Data to process:
Content starts

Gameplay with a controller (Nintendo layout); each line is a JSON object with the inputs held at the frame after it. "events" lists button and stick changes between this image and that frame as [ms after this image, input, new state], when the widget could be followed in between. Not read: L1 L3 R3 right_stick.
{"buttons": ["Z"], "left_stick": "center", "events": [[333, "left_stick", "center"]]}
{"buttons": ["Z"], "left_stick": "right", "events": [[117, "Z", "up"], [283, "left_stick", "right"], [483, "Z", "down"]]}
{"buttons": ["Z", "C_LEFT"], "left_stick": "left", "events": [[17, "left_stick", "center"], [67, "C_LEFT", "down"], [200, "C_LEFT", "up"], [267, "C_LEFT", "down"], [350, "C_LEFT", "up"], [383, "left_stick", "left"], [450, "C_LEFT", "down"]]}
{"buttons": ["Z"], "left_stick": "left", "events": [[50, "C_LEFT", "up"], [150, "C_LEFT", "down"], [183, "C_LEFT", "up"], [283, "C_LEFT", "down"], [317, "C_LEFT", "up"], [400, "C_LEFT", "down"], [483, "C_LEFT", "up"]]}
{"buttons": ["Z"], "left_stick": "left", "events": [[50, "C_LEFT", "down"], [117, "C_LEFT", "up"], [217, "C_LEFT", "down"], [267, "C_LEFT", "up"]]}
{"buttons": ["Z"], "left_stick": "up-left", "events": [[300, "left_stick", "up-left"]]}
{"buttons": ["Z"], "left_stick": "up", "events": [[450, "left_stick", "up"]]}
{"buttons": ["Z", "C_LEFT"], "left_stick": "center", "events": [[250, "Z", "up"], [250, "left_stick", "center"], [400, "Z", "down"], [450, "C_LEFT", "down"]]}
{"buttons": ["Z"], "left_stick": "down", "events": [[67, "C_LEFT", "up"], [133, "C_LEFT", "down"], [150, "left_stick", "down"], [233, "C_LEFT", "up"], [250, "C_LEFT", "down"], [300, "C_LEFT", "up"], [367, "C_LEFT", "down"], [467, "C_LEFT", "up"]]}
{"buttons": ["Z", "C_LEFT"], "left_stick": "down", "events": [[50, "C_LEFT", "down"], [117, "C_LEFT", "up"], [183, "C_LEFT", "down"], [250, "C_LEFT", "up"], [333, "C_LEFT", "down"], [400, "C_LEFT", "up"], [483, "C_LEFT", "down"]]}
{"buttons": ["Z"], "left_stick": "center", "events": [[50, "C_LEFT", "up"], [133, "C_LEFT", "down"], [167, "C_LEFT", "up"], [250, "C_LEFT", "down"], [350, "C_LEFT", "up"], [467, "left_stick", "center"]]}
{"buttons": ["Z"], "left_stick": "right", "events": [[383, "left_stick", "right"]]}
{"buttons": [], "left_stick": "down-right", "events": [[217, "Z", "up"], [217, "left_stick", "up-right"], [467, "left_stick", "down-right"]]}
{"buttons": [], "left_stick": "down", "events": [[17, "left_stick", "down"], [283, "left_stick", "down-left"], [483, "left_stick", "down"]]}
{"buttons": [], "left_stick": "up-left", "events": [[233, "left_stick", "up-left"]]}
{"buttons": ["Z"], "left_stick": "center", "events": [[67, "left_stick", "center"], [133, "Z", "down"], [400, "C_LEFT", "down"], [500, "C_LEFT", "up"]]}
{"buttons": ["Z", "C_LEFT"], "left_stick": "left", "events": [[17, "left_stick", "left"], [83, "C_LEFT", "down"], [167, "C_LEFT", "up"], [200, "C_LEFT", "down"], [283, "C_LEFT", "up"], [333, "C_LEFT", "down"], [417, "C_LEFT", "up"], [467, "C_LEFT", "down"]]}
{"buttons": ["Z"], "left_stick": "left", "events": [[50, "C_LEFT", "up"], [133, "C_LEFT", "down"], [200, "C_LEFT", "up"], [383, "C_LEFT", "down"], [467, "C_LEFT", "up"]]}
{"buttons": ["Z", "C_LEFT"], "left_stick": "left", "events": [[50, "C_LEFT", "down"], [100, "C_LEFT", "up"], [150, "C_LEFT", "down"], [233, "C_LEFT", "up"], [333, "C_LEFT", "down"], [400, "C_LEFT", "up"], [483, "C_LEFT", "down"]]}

Content ends

Work to complete: Copy every record shown above, exactly and completely.

Solution to this exercise:
Gameplay with a controller (Nintendo layout); each line is a JSON object with the inputs held at the frame after it. "events" lists button and stick changes between this image and that frame as [ms after this image, input, new state], when the widget could be followed in between. Not read: L1 L3 R3 right_stick.
{"buttons": ["Z"], "left_stick": "center", "events": [[333, "left_stick", "center"]]}
{"buttons": ["Z"], "left_stick": "right", "events": [[117, "Z", "up"], [283, "left_stick", "right"], [483, "Z", "down"]]}
{"buttons": ["Z", "C_LEFT"], "left_stick": "left", "events": [[17, "left_stick", "center"], [67, "C_LEFT", "down"], [200, "C_LEFT", "up"], [267, "C_LEFT", "down"], [350, "C_LEFT", "up"], [383, "left_stick", "left"], [450, "C_LEFT", "down"]]}
{"buttons": ["Z"], "left_stick": "left", "events": [[50, "C_LEFT", "up"], [150, "C_LEFT", "down"], [183, "C_LEFT", "up"], [283, "C_LEFT", "down"], [317, "C_LEFT", "up"], [400, "C_LEFT", "down"], [483, "C_LEFT", "up"]]}
{"buttons": ["Z"], "left_stick": "left", "events": [[50, "C_LEFT", "down"], [117, "C_LEFT", "up"], [217, "C_LEFT", "down"], [267, "C_LEFT", "up"]]}
{"buttons": ["Z"], "left_stick": "up-left", "events": [[300, "left_stick", "up-left"]]}
{"buttons": ["Z"], "left_stick": "up", "events": [[450, "left_stick", "up"]]}
{"buttons": ["Z", "C_LEFT"], "left_stick": "center", "events": [[250, "Z", "up"], [250, "left_stick", "center"], [400, "Z", "down"], [450, "C_LEFT", "down"]]}
{"buttons": ["Z"], "left_stick": "down", "events": [[67, "C_LEFT", "up"], [133, "C_LEFT", "down"], [150, "left_stick", "down"], [233, "C_LEFT", "up"], [250, "C_LEFT", "down"], [300, "C_LEFT", "up"], [367, "C_LEFT", "down"], [467, "C_LEFT", "up"]]}
{"buttons": ["Z", "C_LEFT"], "left_stick": "down", "events": [[50, "C_LEFT", "down"], [117, "C_LEFT", "up"], [183, "C_LEFT", "down"], [250, "C_LEFT", "up"], [333, "C_LEFT", "down"], [400, "C_LEFT", "up"], [483, "C_LEFT", "down"]]}
{"buttons": ["Z"], "left_stick": "center", "events": [[50, "C_LEFT", "up"], [133, "C_LEFT", "down"], [167, "C_LEFT", "up"], [250, "C_LEFT", "down"], [350, "C_LEFT", "up"], [467, "left_stick", "center"]]}
{"buttons": ["Z"], "left_stick": "right", "events": [[383, "left_stick", "right"]]}
{"buttons": [], "left_stick": "down-right", "events": [[217, "Z", "up"], [217, "left_stick", "up-right"], [467, "left_stick", "down-right"]]}
{"buttons": [], "left_stick": "down", "events": [[17, "left_stick", "down"], [283, "left_stick", "down-left"], [483, "left_stick", "down"]]}
{"buttons": [], "left_stick": "up-left", "events": [[233, "left_stick", "up-left"]]}
{"buttons": ["Z"], "left_stick": "center", "events": [[67, "left_stick", "center"], [133, "Z", "down"], [400, "C_LEFT", "down"], [500, "C_LEFT", "up"]]}
{"buttons": ["Z", "C_LEFT"], "left_stick": "left", "events": [[17, "left_stick", "left"], [83, "C_LEFT", "down"], [167, "C_LEFT", "up"], [200, "C_LEFT", "down"], [283, "C_LEFT", "up"], [333, "C_LEFT", "down"], [417, "C_LEFT", "up"], [467, "C_LEFT", "down"]]}
{"buttons": ["Z"], "left_stick": "left", "events": [[50, "C_LEFT", "up"], [133, "C_LEFT", "down"], [200, "C_LEFT", "up"], [383, "C_LEFT", "down"], [467, "C_LEFT", "up"]]}
{"buttons": ["Z", "C_LEFT"], "left_stick": "left", "events": [[50, "C_LEFT", "down"], [100, "C_LEFT", "up"], [150, "C_LEFT", "down"], [233, "C_LEFT", "up"], [333, "C_LEFT", "down"], [400, "C_LEFT", "up"], [483, "C_LEFT", "down"]]}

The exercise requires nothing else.